- **DATA FOR THE TASK**:
......

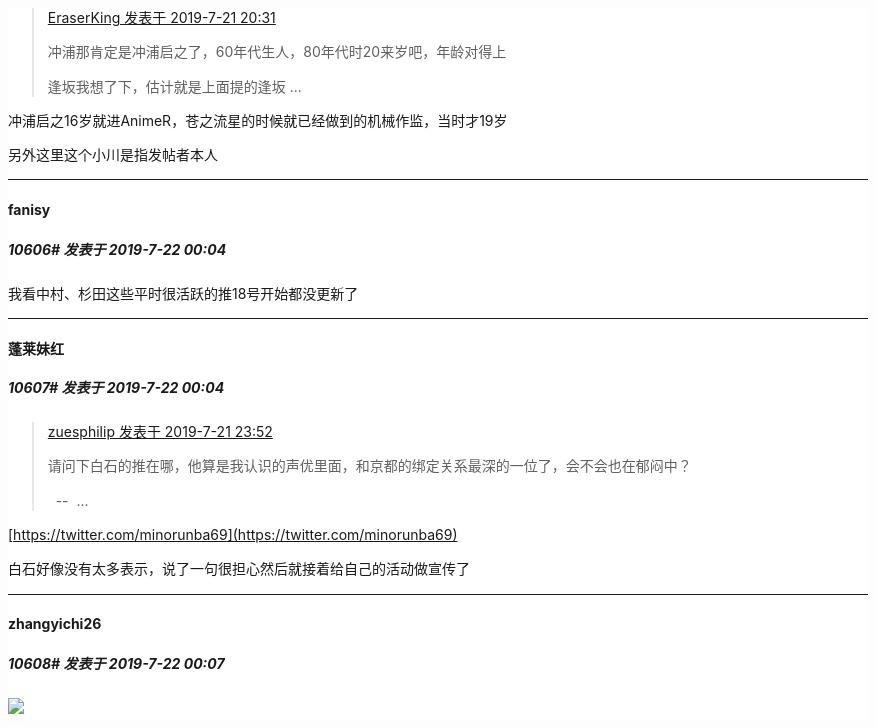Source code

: 

<blockquote><a href="httphttps://bbs.saraba1st.com/2b/forum.php?mod=redirect&amp;goto=findpost&amp;pid=44607818&amp;ptid=1847593" target="_blank">EraserKing 发表于 2019-7-21 20:31</a>

冲浦那肯定是冲浦启之了，60年代生人，80年代时20来岁吧，年龄对得上

逢坂我想了下，估计就是上面提的逢坂 ...</blockquote>
冲浦启之16岁就进AnimeR，苍之流星的时候就已经做到的机械作监，当时才19岁


另外这里这个小川是指发帖者本人







-----

####  fanisy  
##### 10606#       发表于 2019-7-22 00:04




我看中村、杉田这些平时很活跃的推18号开始都没更新了







-----

####  蓬莱妹红  
##### 10607#       发表于 2019-7-22 00:04



<blockquote><a href="httphttps://bbs.saraba1st.com/2b/forum.php?mod=redirect&amp;goto=findpost&amp;pid=44609980&amp;ptid=1847593" target="_blank">zuesphilip 发表于 2019-7-21 23:52</a>

请问下白石的推在哪，他算是我认识的声优里面，和京都的绑定关系最深的一位了，会不会也在郁闷中？


  --  ...</blockquote>
[https://twitter.com/minorunba69](https://twitter.com/minorunba69)

白石好像没有太多表示，说了一句很担心然后就接着给自己的活动做宣传了







-----

####  zhangyichi26  
##### 10608#       发表于 2019-7-22 00:07




<img src="https://img.saraba1st.com/forum/201907/21/234222qg244al5mdzqf66t.jpg" referrerpolicy="no-referrer">
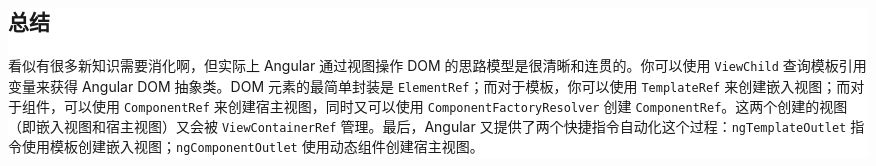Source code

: ## 总结
看似有很多新知识需要消化啊，但实际上 Angular 通过视图操作 DOM 的思路模型是很清晰和连贯的。你可以使用 `ViewChild` 查询模板引用变量来获得 Angular DOM 抽象类。DOM 元素的最简单封装是 `ElementRef`；而对于模板，你可以使用 `TemplateRef` 来创建嵌入视图；而对于组件，可以使用 `ComponentRef` 来创建宿主视图，同时又可以使用 `ComponentFactoryResolver` 创建 `ComponentRef`。这两个创建的视图（即嵌入视图和宿主视图）又会被 `ViewContainerRef` 管理。最后，Angular 又提供了两个快捷指令自动化这个过程：`ngTemplateOutlet` 指令使用模板创建嵌入视图；`ngComponentOutlet` 使用动态组件创建宿主视图。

......

- **TASK BRIEF**:
In how many lines of the listing does the word "target" appear? Give the number and no other words.

- **EXERCISE ANSWER**:
2